As dead flies give perfume a bad smell,
    so a little folly outweighs wisdom and honor.
The heart of the wise inclines to the right,
    but the heart of the fool to the left.
Even as fools walk along the road,
    they lack sense
    and show everyone how stupid they are.

(Ecclesiastes 10:1-3)

Some fools are very clever, shrewd, and intelligent people. There is much more to foolishness than low IQ. It’s seen in the impact of our decisions, the quality of our choices, the fruit of our lips, and the way we treat others others. Fools can be recognised by their their self-obsession and blatant disregard for God.

3 thoughts on “Foolishness leaves a bad smell (Ecclesiastes 10:1-11)”

  1. Your perspective on the words of Jesus relies on the reliability of the Gospels as historical accounts. Are those of us who reject their reliability fools? The evidence from a close reading of the Gospels themselves speak to the reasonableness of our position. One example pointed out by Bart Ehrman in Jesus Interrupted is “In Matthew, Jesus declares, “Whoever is not with me is against me.” In Mark, he says,“Whoever is not against us is for us.” Did he say both things? Could he mean both things?

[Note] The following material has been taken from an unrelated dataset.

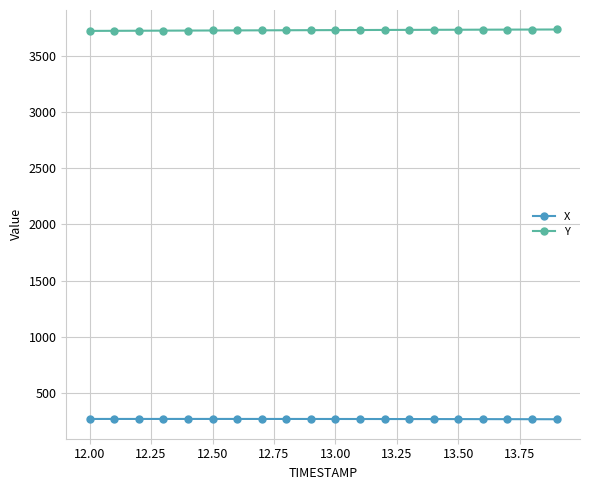

True or false: Y and X cross at least once.

False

How can both be true at once? Or is it possible that one of the Gospel writers got things switched around?”.
    Do you think it is reasonable to assert that the Gospel of John (90 A.D.) reports the words of Jesus when the “I AM” statements (I am the bread of life, I am the way, the truth and life, I am the vine, I am the resurrection and the life etc) are absent from the gospels Matthew (80 A. D) , Mark (65 A.D.) and Luke (85 A.D.)! That three gospels apparently based on eye witness testimony failed to record any of these self revelations of Jesus is almost beyond credulity!….the gospels have a significant number of discrepancies and historical implausibilities yet you propose our position is foolishness?

    1. I don’t have any difficulty reconciling Jesus’ statement in Mark with his statement in Matthew. The two are in totally different contexts. To my mind, they only seem incompatible when removed from their setting. I could say two things to the same people: a) you can all come with me, and b) everyone must stay at home. It’s the context that explains the differences.

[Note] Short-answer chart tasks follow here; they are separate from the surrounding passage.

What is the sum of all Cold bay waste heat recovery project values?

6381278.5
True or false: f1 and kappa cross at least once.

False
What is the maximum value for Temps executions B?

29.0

      I do think it reasonable to believe that John records the I AM sayings of Jesus, whereas the Synoptics do not. John is clearly structuring his record of Jesus around his sayings and signs, and so he gives special focus to these words and events. There are so many other differences to how John is structured, and the content, that also mark it out from the others.

      I have not focused on rejecting the historical reliability of the Gospels as foolish, but rather referenced the message of Psalm 14, which is repeated in Psalm 53. It is the perspective of David as he writes his psalms that to say in your heart ‘there is no god’ is foolish. If there is a god, as David believes and writes, then this is an important point he makes. We can ask if he is correct, but if he is correct then this is a coherent point to make.

      1. You are right about it being possible that Jesus said both sayings. Both the Markan and Q source/Matthean saying are in Luke at 9:50 and Luke 11:23. I should have fact checked Ehrman.
        A very good examples of how errors can occur in minutes. Why couldn’t we expect the same processes at work with the gospel authors?